Examples 1-3, Comparative Examples 1-3
[Production of resin composition]
A type and weight of the acrylic resin and polycarbonate resin shown in Table 1 are mixed into a twin-screw kneading extruder (“TEX-30SS” manufactured by Nippon Steel Works, Ltd., screw length (L) and screw diameter (D ) And a ratio (L / D) = 41), the mixture was melt-kneaded at a rotation speed of 100 rpm (shear rate of 81 sec ⁻¹ ) and a cylinder temperature of 250 ° C. When the temperature of the melt immediately after being discharged from the die of the twin-screw kneading extruder was measured, it was in the range of 250 to 255 ° C. The melt was extruded into a strand shape, cooled, and then cut with a strand cutter to obtain a pellet-shaped resin composition.

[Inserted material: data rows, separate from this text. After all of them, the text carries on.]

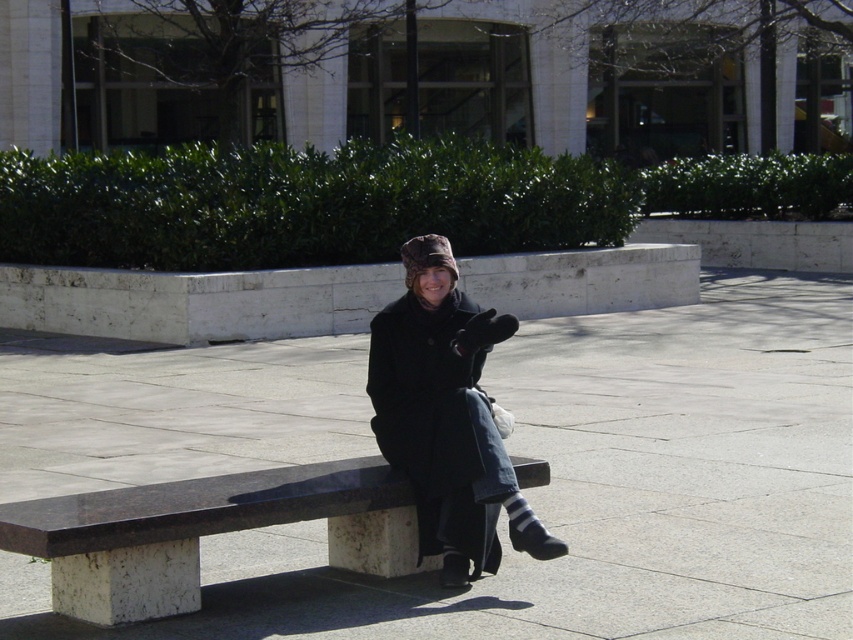
You are standing at the point marked by coordinates point (206, 532). What object are you standing on?

The point marked by coordinates point (206, 532) marks dark brown polished wood bench at center.

You are standing at the point with coordinates point [538,532] and want to walk to the point with coordinates point [123,531]. Which direction should you move to reach your destination?

You should move forward because point [123,531] is in front of point [538,532].

Looking at this image, you are standing at the origin point of the coordinate system in this image. The dark brown polished wood bench at center is located at point 0.833, 0.243. If you want to walk straight towards the bench, in which direction should you move?

To move towards the dark brown polished wood bench at center located at coordinates (206, 532) from the origin, you should move in the positive x and positive y direction since both coordinates are greater than zero.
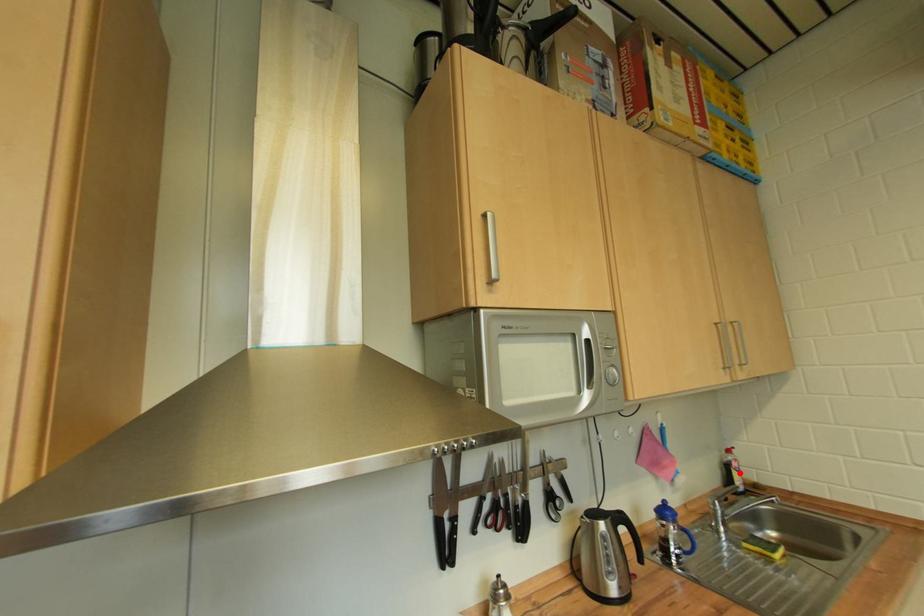
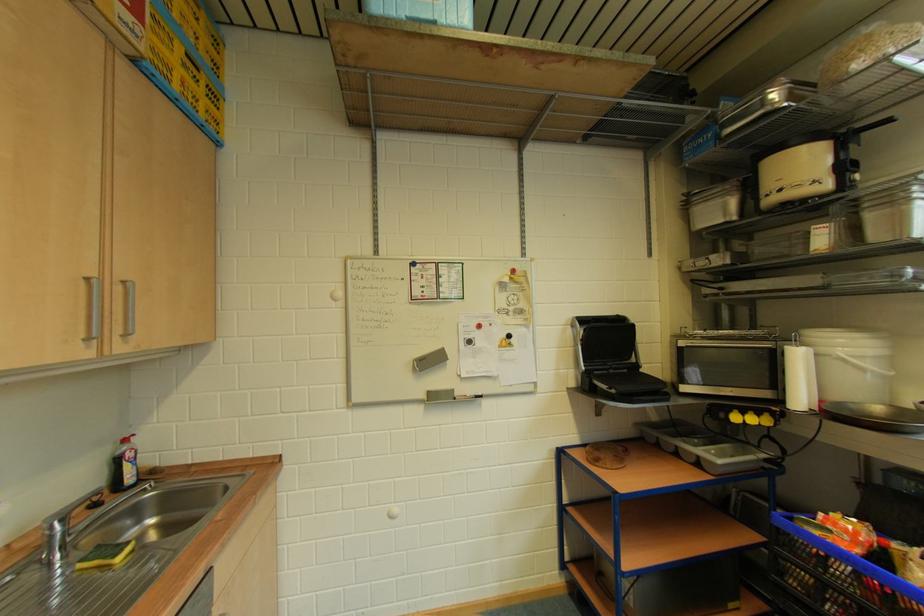
In the second image, find the point that corresponds to the highlighted location in the first image.

(132, 464)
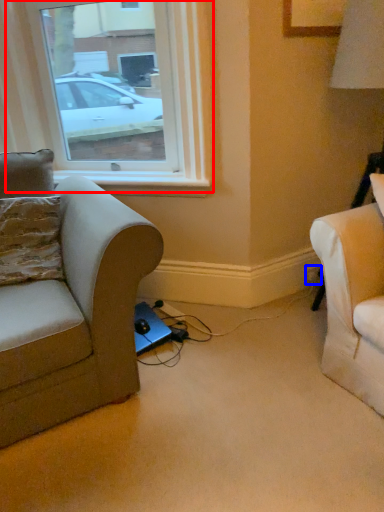
Question: Among these objects, which one is farthest to the camera, window (highlighted by a red box) or electric outlet (highlighted by a blue box)?

Choices:
 (A) window
 (B) electric outlet

Answer: (B)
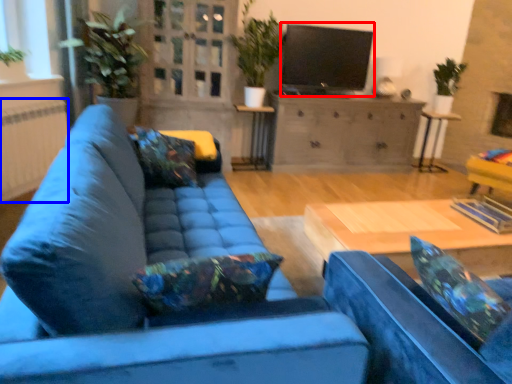
Question: Which point is closer to the camera, open (highlighted by a red box) or radiator (highlighted by a blue box)?

Choices:
 (A) open
 (B) radiator

Answer: (B)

[Production of molded body]
The pellet-shaped resin composition is melt-kneaded using a 40 mmφ single screw extruder (“VS40-28 type vent extruder” manufactured by Tanabe Plastics Machine Co., Ltd.) at a rotation speed of 60 rpm and a cylinder temperature of 250 ° C. Then, the melt was extruded into a plate shape to obtain a plate-like molded body having a thickness of 2 mm.

Table 2 summarizes the appearance of the resin composition, and the total light transmittance, long light path total light transmittance, Vicat softening temperature, and water absorption rate of the molded body.

Claims (6)

A resin composition comprising an acrylic resin and a polycarbonate resin,
The acrylic resin is a polymerized monomer component consisting of 50 to 95% by weight of methyl methacrylate , 5 to 50% by weight of ( meth) acrylic acid ester, and 0.1 to 20% by weight of other monofunctional monomers. Wherein the (meth) acrylic acid ester is selected from the group consisting of cyclohexyl methacrylate, phenyl methacrylate, naphthyl methacrylate, dicyclopentanyl methacrylate and dicyclopentenyl methacrylate. At least one, the total amount of methyl methacrylate, (meth) acrylic acid ester and other monofunctional monomers in the monomer component is 100% by weight,
Polycarbonate-based resin, temperature of 300 ° C., a melt volume flow rate measured under a load 1.2kg is 50~160cm ³ / 10min,
A resin composition in which the acrylic resin content is 50 to 95 parts by weight and the polycarbonate resin content is 5 to 50 parts by weight when the total amount of the acrylic resin and the polycarbonate resin is 100 parts by weight. The monofunctional monomer is methyl acrylate, ethyl acrylate, n-propyl acrylate, isopropyl acrylate, n-butyl acrylate, t-butyl acrylate, sec-butyl acrylate, isobutyl acrylate and acrylic acid. The resin composition according to claim 1, which is at least one selected from the group consisting of 2-ethylhexyl. The resin composition according to claim 1 or 2 , wherein the acrylic resin has a weight average molecular weight of 70,000 to 300,000. A method for producing the resin composition according to any one of claims 1 to 3 ,
A step of melt kneading a resin mixture containing an acrylic resin and a polycarbonate resin at a shear rate of 10 to 300 sec ⁻¹ at a temperature of 180 to 320 ° C .;
The manufacturing method of the resin composition containing this. The molded object obtained by shape | molding the resin composition in any one of Claims 1-3 . The light guide plate obtained by molding the resin composition according to any one of claims 1-3.